• **YOUR GOAL**: Transcribe exactly, please, the lines from the one containing "undersökningen" through the end of the records below, and leave out the pictures.

• **DATA SHOWN**:
────────

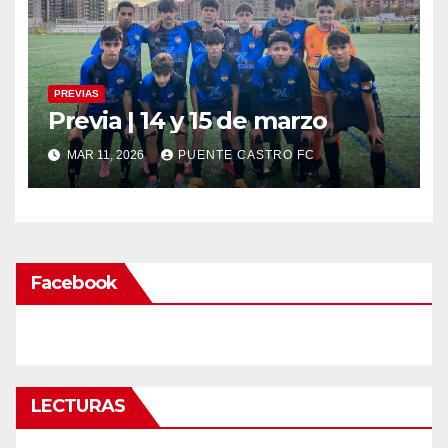
PREVIAS
Previa | 14 y 15 de marzo
MAR 11, 2026
PUENTE CASTRO FC
Facebook
LECTURAS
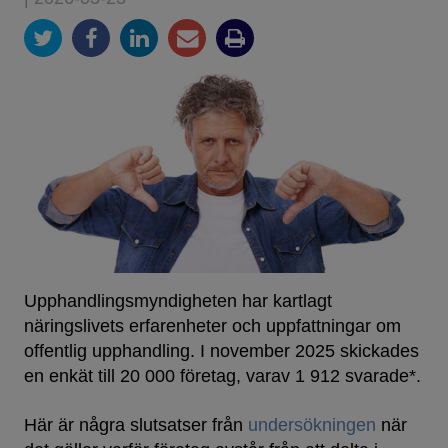
Upphandlingsmyndigheten har kartlagt
näringslivets erfarenheter och uppfattningar om
offentlig upphandling. I november 2025 skickades
en enkät till 20 000 företag, varav 1 912 svarade*.
Här är några slutsatser från
undersökningen
när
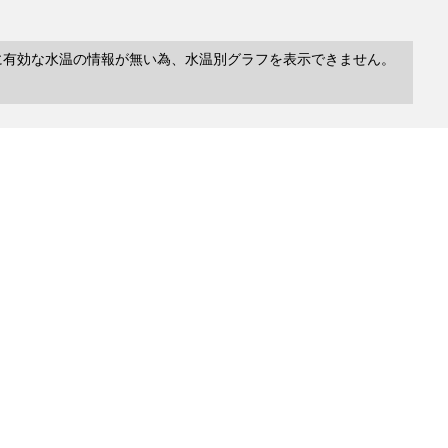
に有効な水温の情報が無い為、水温別グラフを表示できません。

────────

• **ANSWER TO THIS PROBLEM**:
undersökningen
när
に有効な水温の情報が無い為、水温別グラフを表示できません。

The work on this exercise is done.